▶ _Your goal_: A verbatim copy of the full data, with no pictures, is the expected answer.

▶ _Given data_:
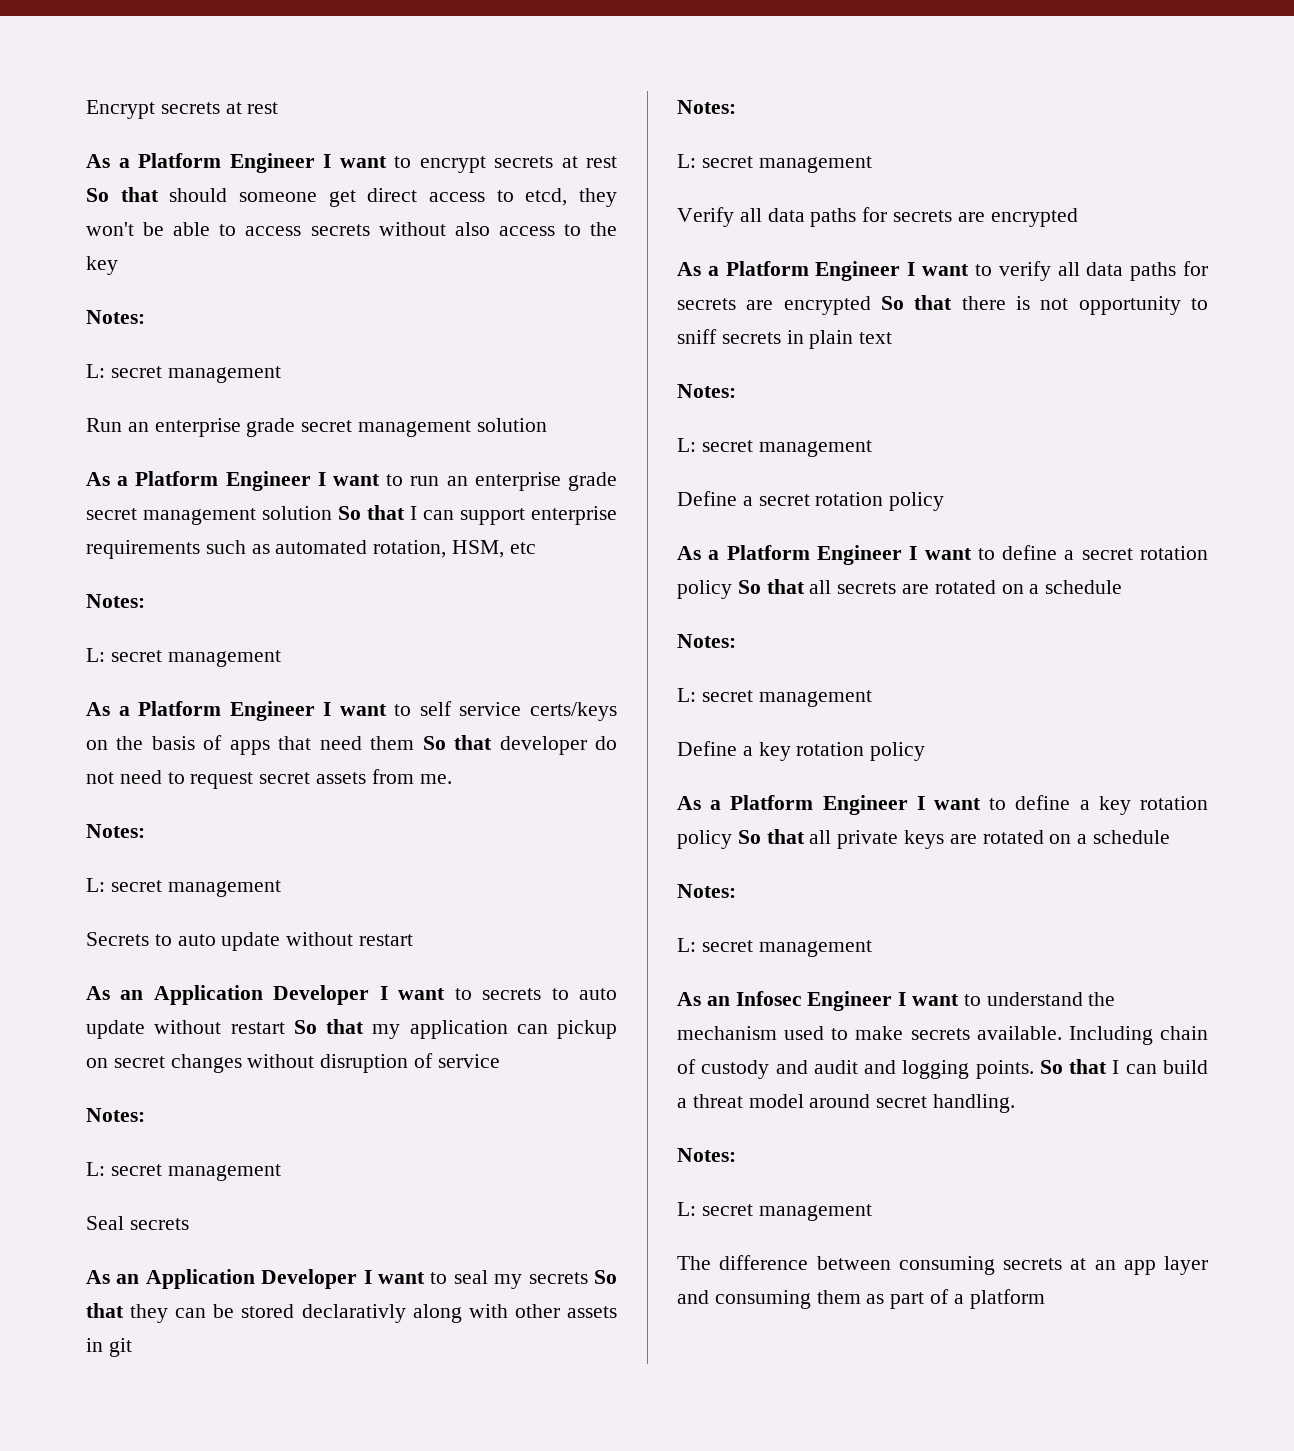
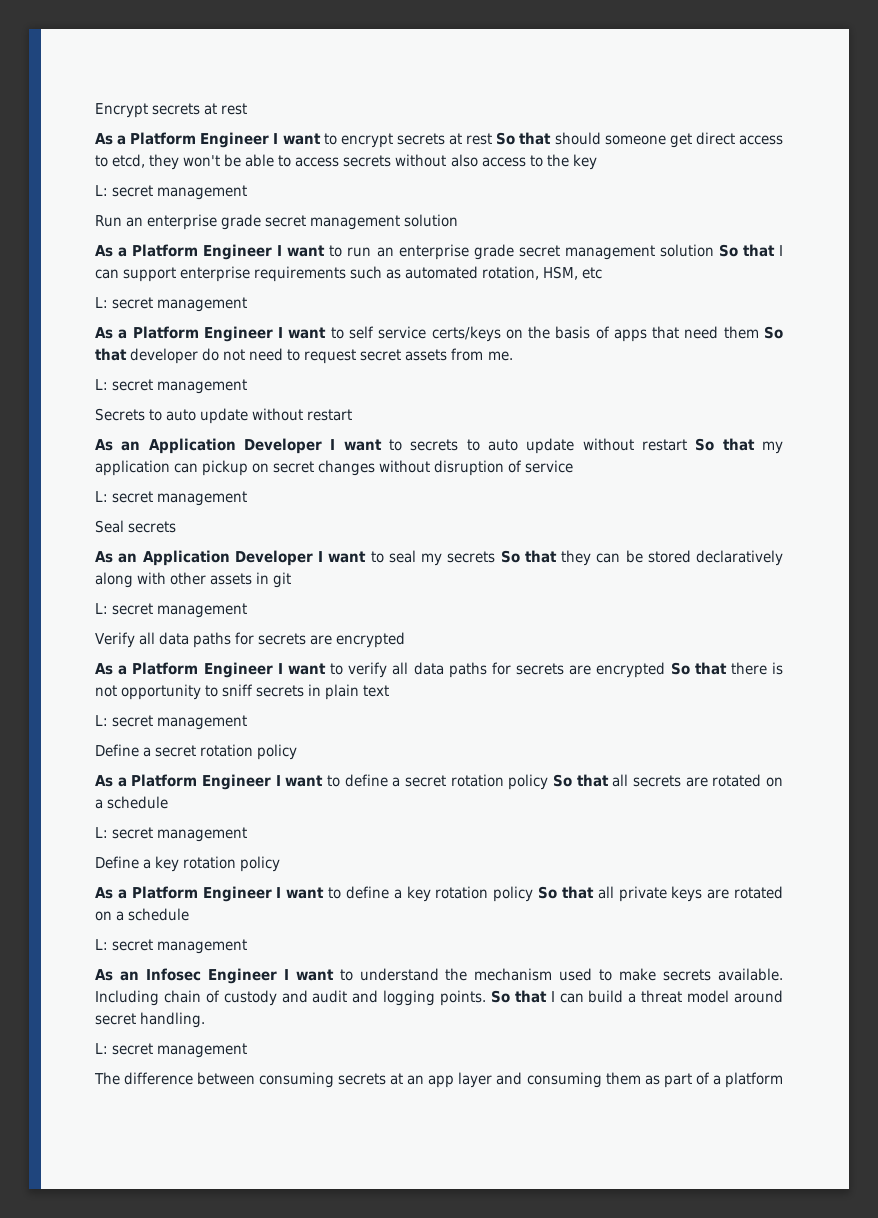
[86,310,145,324] // Notes: -> (597, 162) none
[86,594,145,608] // Notes: -> (603, 273) none
[86,824,145,838] // Notes: -> (513, 356) none
[86,1108,145,1122] // Notes: -> (574, 466) none
[301,1304,406,1323] declarativly -> [696,550,783,566] declaratively
[677,100,736,114] // Notes: -> (292, 580) none
[677,384,736,398] // Notes: -> (390, 691) none
[677,634,736,648] // Notes: -> (169, 802) none
[677,884,736,898] // Notes: -> (190, 914) none
[677,1148,736,1162] // Notes: -> (206, 1020) none

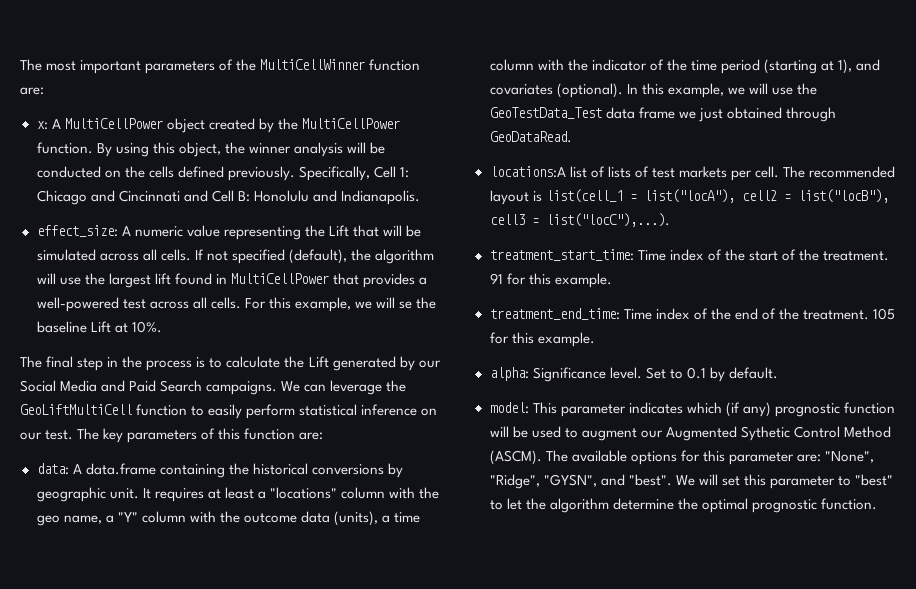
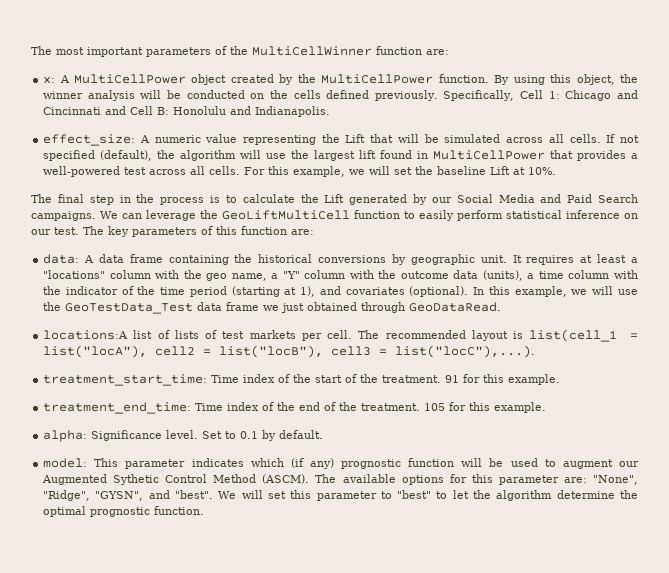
[399,301,413,309] se -> [394,167,413,175] set
[85,463,156,475] data.frame -> [98,254,163,263] data frame

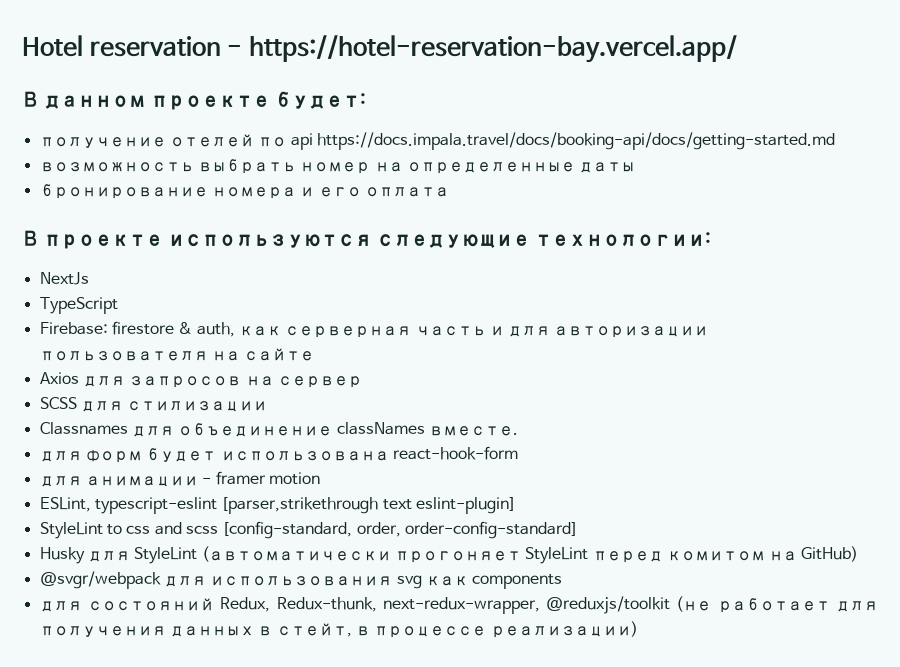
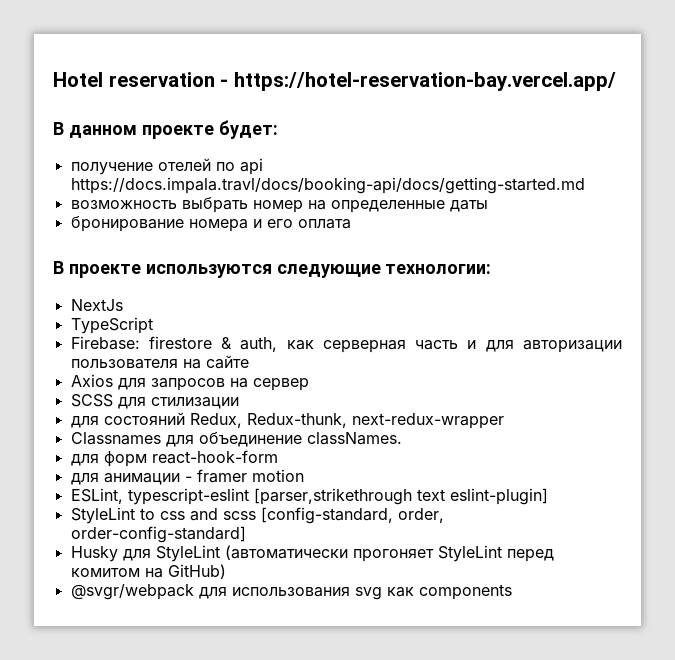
[316,132,835,150] https://docs.impala.travel/docs/booking-api/docs/getting-started.md -> [70,177,585,194] https://docs.impala.travl/docs/booking-api/docs/getting-started.md
(268, 406) none -> [70,412,504,429] // для состояний Redux, Redux-thunk, next-redux-wrapper
[336,422,518,436] classNames вместе. -> [306,432,402,445] classNames.
[146,448,389,462] будет использована -> (147, 459) none
[39,596,878,614] [39,621,638,638] // для состояний Redux, Redux-thunk, next-redux-wrapper, @reduxjs/toolkit (не работает для получения данных в стейт, в процессе реализации) -> (512, 592) none

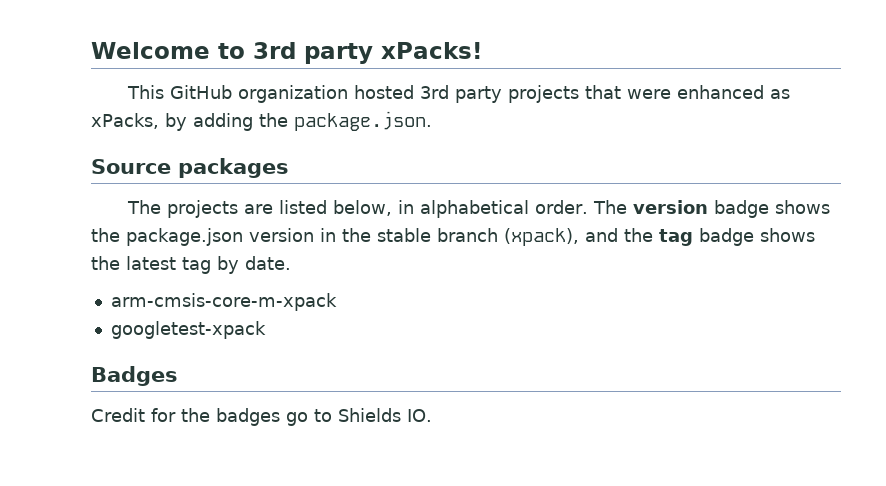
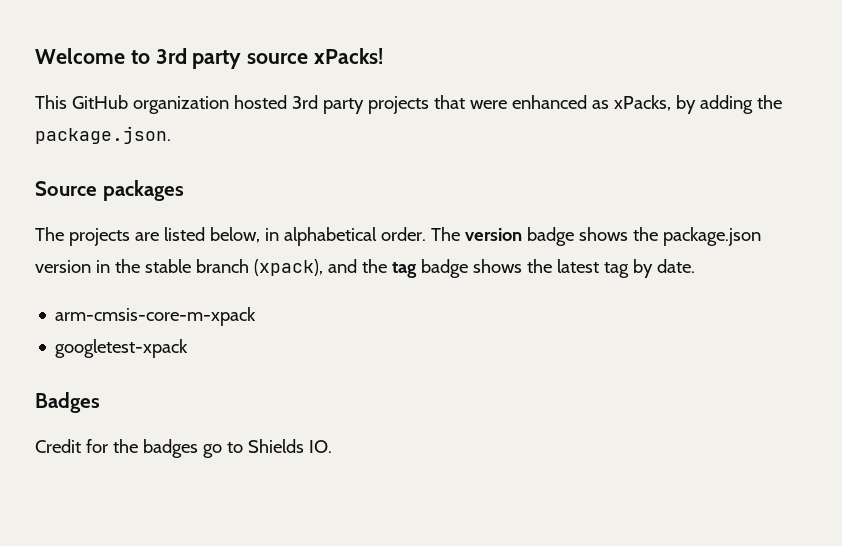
(373, 53) none -> [247,53,309,64] source

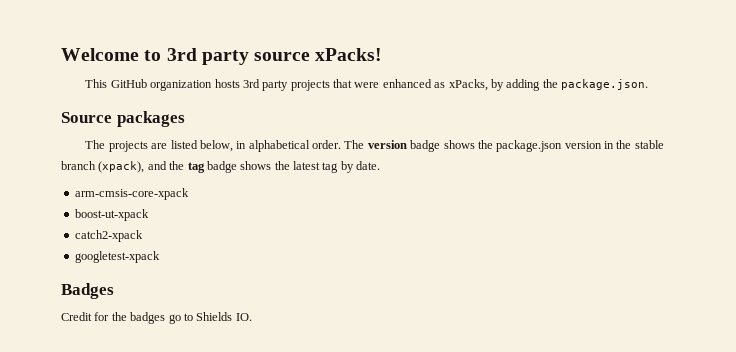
[233,95,287,109] hosted -> [214,79,240,88] hosts
[55,307,257,326] arm-cmsis-core-m-xpack -> [74,188,189,200] [74,209,149,221] [74,230,143,242] arm-cmsis-core-xpack // boost-ut-xpack // catch2-xpack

▶ _Problem solution_:
[86,310,145,324] // Notes: -> (597, 162) none
[86,594,145,608] // Notes: -> (603, 273) none
[86,824,145,838] // Notes: -> (513, 356) none
[86,1108,145,1122] // Notes: -> (574, 466) none
[301,1304,406,1323] declarativly -> [696,550,783,566] declaratively
[677,100,736,114] // Notes: -> (292, 580) none
[677,384,736,398] // Notes: -> (390, 691) none
[677,634,736,648] // Notes: -> (169, 802) none
[677,884,736,898] // Notes: -> (190, 914) none
[677,1148,736,1162] // Notes: -> (206, 1020) none

[399,301,413,309] se -> [394,167,413,175] set
[85,463,156,475] data.frame -> [98,254,163,263] data frame

[316,132,835,150] https://docs.impala.travel/docs/booking-api/docs/getting-started.md -> [70,177,585,194] https://docs.impala.travl/docs/booking-api/docs/getting-started.md
(268, 406) none -> [70,412,504,429] // для состояний Redux, Redux-thunk, next-redux-wrapper
[336,422,518,436] classNames вместе. -> [306,432,402,445] classNames.
[146,448,389,462] будет использована -> (147, 459) none
[39,596,878,614] [39,621,638,638] // для состояний Redux, Redux-thunk, next-redux-wrapper, @reduxjs/toolkit (не работает для получения данных в стейт, в процессе реализации) -> (512, 592) none

(373, 53) none -> [247,53,309,64] source

[233,95,287,109] hosted -> [214,79,240,88] hosts
[55,307,257,326] arm-cmsis-core-m-xpack -> [74,188,189,200] [74,209,149,221] [74,230,143,242] arm-cmsis-core-xpack // boost-ut-xpack // catch2-xpack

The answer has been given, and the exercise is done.